Ils étaient 36 députés contre 31 à approuver, pour septembre 2018, cette interdiction sur l’ensemble des cultures, « y compris les semences traitées avec ces produits ». Toutefois, le texte prévoit « que des dérogations à cette interdiction pourront être prises par un arrêté conjoint des ministres chargés de l’agriculture, de l’environnement et de la santé. Ces dérogations pourront être accordées jusqu’au 1er juillet 2020 ». Il doit encore faire l’objet d’un examen du Sénat puis d’une lecture devant l’Assemblée le 18 juillet. En cas de désaccord, c’est l’Assemblée qui a le dernier mot en votant le dispositif adopté actuellement.

Pour établir ces dérogations, les ministres pourront s’appuyer sur le travail de l’Agence nationale de sécurité sanitaire (Anses) qui « établira un bilan comparant les bénéfices et les risques » des néonicotinoïdes et des produits ou méthodes de substitution disponibles.

Les insecticides font débat

Cette décision a fortement divisé au sein de l’Assemblée. Tandis que certains ont estimé que l’interdiction définitive sera difficile avant 2020, d’autres ont approuvé ce choix déclarant qu’il existe des produits de substitution moins nocifs. Les céréaliers se sont déclarés d’accord pour une interdiction de ces produits, au cas par cas, à compter de 2021, et seulement après avis de l’Agence nationale de sécurité sanitaire (Anses).

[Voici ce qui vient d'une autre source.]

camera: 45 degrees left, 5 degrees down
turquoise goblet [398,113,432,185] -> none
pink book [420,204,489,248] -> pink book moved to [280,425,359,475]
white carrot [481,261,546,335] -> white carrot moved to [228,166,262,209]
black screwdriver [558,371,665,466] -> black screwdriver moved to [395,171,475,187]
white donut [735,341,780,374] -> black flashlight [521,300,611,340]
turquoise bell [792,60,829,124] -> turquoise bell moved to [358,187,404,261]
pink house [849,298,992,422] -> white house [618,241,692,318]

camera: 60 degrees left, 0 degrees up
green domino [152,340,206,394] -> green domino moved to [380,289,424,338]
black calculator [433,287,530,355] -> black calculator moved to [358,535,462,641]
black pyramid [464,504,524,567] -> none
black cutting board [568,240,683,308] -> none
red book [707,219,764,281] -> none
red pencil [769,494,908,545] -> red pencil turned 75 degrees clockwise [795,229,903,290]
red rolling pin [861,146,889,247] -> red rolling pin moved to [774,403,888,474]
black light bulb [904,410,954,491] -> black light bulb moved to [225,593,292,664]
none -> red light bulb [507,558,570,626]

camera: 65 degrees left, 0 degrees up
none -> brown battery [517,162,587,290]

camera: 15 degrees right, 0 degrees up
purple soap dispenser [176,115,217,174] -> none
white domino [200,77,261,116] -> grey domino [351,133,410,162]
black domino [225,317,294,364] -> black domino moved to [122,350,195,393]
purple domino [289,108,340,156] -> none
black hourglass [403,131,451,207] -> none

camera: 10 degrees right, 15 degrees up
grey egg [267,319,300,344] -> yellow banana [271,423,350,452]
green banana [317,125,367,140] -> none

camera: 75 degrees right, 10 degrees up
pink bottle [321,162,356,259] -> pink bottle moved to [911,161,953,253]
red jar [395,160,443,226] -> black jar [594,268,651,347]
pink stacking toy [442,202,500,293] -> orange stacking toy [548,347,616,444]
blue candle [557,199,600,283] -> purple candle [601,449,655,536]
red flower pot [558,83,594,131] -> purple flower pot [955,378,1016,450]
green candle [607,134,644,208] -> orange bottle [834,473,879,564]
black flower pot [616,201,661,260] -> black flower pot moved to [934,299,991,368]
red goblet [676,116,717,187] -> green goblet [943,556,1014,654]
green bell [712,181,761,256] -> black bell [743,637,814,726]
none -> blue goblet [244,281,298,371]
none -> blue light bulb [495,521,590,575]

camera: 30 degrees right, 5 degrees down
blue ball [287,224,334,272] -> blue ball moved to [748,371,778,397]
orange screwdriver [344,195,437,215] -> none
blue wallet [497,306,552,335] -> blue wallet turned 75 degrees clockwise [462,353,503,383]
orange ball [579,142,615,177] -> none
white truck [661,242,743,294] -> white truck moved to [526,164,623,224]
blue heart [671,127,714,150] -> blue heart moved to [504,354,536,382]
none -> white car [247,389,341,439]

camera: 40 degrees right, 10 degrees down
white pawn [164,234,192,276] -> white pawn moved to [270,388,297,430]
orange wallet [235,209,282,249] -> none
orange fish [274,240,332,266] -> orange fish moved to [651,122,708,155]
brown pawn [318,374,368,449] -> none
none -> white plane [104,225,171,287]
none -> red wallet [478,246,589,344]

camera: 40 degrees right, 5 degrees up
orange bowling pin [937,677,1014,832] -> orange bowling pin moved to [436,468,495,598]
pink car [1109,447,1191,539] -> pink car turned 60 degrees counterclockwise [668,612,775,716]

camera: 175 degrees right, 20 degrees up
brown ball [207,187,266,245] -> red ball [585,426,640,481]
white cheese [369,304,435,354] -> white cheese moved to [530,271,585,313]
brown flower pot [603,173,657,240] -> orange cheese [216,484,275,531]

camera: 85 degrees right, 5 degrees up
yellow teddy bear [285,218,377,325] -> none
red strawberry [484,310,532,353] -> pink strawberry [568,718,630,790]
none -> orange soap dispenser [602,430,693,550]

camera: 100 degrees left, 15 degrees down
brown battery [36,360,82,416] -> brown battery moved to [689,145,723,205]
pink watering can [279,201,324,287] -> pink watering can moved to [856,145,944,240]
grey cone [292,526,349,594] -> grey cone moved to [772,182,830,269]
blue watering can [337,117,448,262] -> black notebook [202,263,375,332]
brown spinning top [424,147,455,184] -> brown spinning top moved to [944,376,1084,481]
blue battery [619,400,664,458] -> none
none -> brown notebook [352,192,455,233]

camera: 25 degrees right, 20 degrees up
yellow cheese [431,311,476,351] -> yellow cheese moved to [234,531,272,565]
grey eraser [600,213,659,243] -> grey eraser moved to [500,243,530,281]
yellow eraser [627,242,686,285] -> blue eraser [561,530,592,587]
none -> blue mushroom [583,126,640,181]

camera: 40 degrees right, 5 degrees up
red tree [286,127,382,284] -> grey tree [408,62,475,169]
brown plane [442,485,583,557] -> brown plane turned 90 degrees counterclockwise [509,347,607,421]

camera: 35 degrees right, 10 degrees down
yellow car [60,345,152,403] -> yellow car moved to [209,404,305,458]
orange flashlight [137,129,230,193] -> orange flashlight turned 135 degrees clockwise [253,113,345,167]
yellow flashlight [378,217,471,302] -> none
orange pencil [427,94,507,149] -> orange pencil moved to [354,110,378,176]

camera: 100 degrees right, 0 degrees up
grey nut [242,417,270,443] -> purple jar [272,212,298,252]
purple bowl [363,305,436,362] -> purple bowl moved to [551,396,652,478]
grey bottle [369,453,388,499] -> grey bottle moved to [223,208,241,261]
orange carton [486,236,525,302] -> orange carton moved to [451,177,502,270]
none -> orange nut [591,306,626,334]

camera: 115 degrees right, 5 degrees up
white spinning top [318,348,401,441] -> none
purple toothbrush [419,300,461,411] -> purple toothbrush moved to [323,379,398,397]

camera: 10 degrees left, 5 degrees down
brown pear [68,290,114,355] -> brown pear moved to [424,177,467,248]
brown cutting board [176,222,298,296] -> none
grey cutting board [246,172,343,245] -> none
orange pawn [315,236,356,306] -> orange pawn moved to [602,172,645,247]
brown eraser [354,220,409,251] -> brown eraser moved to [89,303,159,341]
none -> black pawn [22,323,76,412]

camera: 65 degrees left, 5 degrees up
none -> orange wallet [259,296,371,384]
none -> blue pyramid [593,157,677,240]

Ils prétendaient vouloir un peu de temps pour trouver des alternatives.

Cet amendement avait été soutenu avant le débat par la ministre de l’Ecologie Ségolène Royal : « Il faut fixer des perspectives claires pour que l’industrie investisse dans des produits de substitution », avait-elle déclaré.

Pour les ONG, la décision est insuffisante. « Dans la pratique, l’interdiction des néonicotinoïdes ne sera pas réelle avant 2020, soit encore quatre ans d’utilisation », déclare Générations futures, selon des propos rapportés par Le Monde. Quant à la Fondation Nicolas Hulot, elle « regrette l’introduction de possibles dérogations alors même que des alternatives existent et que deux années suffisent pou faire sortir ces produits [néonicotinoïdes] des fermes ». Le 16 juin, ces ONG avaient remis, à Ségolène Royal, une pétition pour demander l’interdiction des néonicotinoïdes. Plus de 600 000 personnes ont signé cette requête. Une précédente pétition lancée en 2015 pour interdire les insecticides « tueurs d’abeilles » avait obtenu du gouvernement l’adoption d’un amendement interdisant ces pesticides dès le 1er janvier 2017.